◆ YOUR INSTRUCTIONS ◆
Please copy every line from the following entries in which the word "index" appears.

Images with bounding boxes:
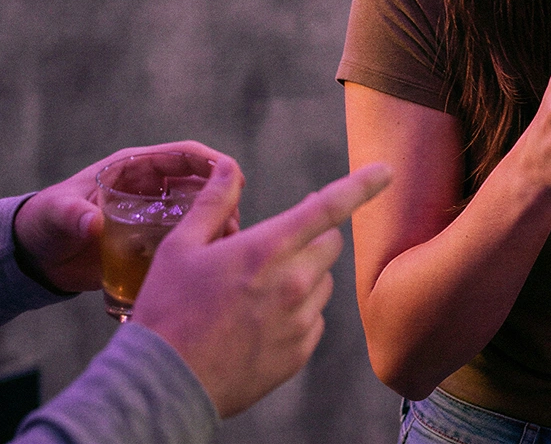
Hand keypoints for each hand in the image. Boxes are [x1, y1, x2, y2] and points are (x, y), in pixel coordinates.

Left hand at [12, 139, 227, 294]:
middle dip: (222, 198)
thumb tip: (92, 224)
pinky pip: (183, 239)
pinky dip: (198, 246)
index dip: (212, 162)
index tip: (234, 178)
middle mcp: (150, 188)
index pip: (183, 156)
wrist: (36, 258)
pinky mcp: (150, 241)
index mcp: (133, 167)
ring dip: (215, 224)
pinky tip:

◆ SOLVED PROBLEM ◆
index dip: (212, 162)
index tip: (234, 178)
index pip: (183, 156)
index mcp: (133, 167)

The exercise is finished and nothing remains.